I was 28 years old the first time someone called me “barren.” At a book club hosted by one of my friends, I met a 22-year-old graduate student who had just moved to the city. After our group discussion, she and I ended up in the kitchen talking about food, life, and expectations. As I shared with her the story of my recent broken engagement, I confessed, “I thought I’d be married by now.”
Later that week, she emailed to say she enjoyed our conversation and that she, too, thought she’d be “married by now.” Then she said I reminded her of “the barren woman” from the Hebrew Scriptures, of whom it is said in Isaiah, “Sing, O barren one, for the children of the desolate one will be more than the children of her who is married” (Isa. 54:1).
Did she just call me “barren”?
Thankfully, some girlfriends came over for dinner that night. All single. All gorgeous. All in their late 20s. I read the email to them, and we laughed. I wasn’t alone. I was like most women in Manhattan—single and successful, and with plenty of time to get married and have kids.
But perhaps that young woman was prophetic. Four weeks shy of turning 40, I’m still single and childless. “Barren”—a description that was laughable to my 28-year-old self—may turn out to be true.
Good Desires
It’s common, if not nearly universal, for a woman to long for children—to bring new life into the world; to put her hand on her belly as her baby grows; to wonder whether the newborn will have her or her beloved’s eyes; to hear “Mom” not as a word uttered by her own voice to her own mother but as a call from her child’s voice for her. (As I write this, I’m sitting on the subway next to a teenage girl trying to get her mom’s attention: “Mom? Mom? Do you want my seat?”)

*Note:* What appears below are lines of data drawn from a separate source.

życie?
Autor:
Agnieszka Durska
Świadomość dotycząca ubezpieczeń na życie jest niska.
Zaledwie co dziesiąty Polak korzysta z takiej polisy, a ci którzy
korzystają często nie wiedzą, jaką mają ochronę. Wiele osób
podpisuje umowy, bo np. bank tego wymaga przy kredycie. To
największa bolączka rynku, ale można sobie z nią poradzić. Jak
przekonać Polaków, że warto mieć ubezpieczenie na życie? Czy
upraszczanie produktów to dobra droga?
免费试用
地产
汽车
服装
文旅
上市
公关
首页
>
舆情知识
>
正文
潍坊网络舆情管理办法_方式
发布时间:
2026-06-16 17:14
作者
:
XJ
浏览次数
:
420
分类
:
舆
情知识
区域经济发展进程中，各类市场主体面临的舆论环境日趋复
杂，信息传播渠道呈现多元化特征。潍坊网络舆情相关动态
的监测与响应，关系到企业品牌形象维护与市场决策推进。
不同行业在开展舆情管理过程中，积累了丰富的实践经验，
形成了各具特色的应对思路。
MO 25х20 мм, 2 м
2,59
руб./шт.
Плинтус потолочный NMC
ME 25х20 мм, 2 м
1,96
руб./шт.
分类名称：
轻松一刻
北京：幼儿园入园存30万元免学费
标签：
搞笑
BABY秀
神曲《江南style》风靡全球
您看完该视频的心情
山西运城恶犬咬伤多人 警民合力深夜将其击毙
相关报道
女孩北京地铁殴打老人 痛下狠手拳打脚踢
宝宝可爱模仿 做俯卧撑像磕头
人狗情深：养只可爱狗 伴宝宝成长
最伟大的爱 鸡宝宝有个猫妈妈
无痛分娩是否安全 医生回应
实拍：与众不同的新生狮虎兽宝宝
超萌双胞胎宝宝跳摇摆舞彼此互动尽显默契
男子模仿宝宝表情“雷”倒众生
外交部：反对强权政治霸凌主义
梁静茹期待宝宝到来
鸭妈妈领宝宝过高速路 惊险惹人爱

Childlessness isn’t just a married couple’s grief. I’ve never heard that call of “Mom.” Never felt that baby in my belly. Never seen my features in the face of a child. Never experienced hearing a baby’s first word or taking a toddler to his first haircut. Never been “the preferred one” to the child who only wants her mom when she’s sad, scared, or sick. When a new mother shares how her heart unimaginably expanded when she first held her baby, I can understand what she means only in theory, not by experience.
Disenfranchised Grief
Some think that, by grieving not having children while still single, I’m putting the cart before the horse. Can’t she just get married and have kids? they wonder. Doesn’t she understand her biological clock is ticking? Is she being too picky, or not trying hard enough?
These questions are common—from both strangers and loved ones. But the answers are complex and particularized. And for every single woman you think has a fatal flaw making her unmarriageable, you can probably think of another woman with that same fatal flaw and is happily married.
But no matter why a woman remains single, she’s reminded every month—in pain and in blood—that she was made, at least in part, to bear children. Her body doesn’t let her mind and heart forget.
Melanie Notkin, author of Savvy Auntie, calls this type of grief—grief that’s unaccepted, unobvious, or silent—disenfranchised grief. “It’s the grief you don’t feel allowed to mourn, because your loss isn’t clear or understood. But losses that others don’t recognize can be as powerful as the kind that are socially acceptable.”